MultiOutputRegressor(estimator=LinearSVR(C=1.0, dual=True, epsilon=0.0,
                                         fit_intercept=True,
                                         intercept_scaling=1.0,
                                         loss='epsilon_insensitive',
                                         max_iter=1000, random_state=None,
                                         tol=0.0001, verbose=0),
                     n_jobs=None)

In [27]:
wrapper.predict(test_data)

array([[-93.147146  ,  23.26985013]])

This wrapper can then be used directly to make a prediction on new data, confirming that multiple outputs are supported.

## Chained Models for Each Output (RegressorChain)
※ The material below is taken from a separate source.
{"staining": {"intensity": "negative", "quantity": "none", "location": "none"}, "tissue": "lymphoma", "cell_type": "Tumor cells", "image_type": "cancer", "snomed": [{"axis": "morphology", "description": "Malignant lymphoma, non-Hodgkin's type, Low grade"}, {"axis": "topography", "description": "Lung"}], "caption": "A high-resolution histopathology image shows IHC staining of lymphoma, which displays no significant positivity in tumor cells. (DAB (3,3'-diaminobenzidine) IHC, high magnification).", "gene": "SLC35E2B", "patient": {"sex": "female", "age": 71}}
Another approach to using single-output regression models for multioutput regression is to create a linear sequence of models.
The first model in the sequence uses the input and predicts one output; the second model uses the input and the output from the first model to make a prediction; the third model uses the input and output from the first two models to make a prediction, and so on.
This can be achieved using the **RegressorChain class** in the scikit-learn library.

In [29]:
from sklearn.multioutput import RegressorChain
from sklearn.svm import LinearSVR

# define model
model = LinearSVR()
wrapper = RegressorChain(model)

# fit model
wrapper.fit(X, y)

#predict
wrapper.predict(test_data)

array([[-93.147146  ,  23.26344224]])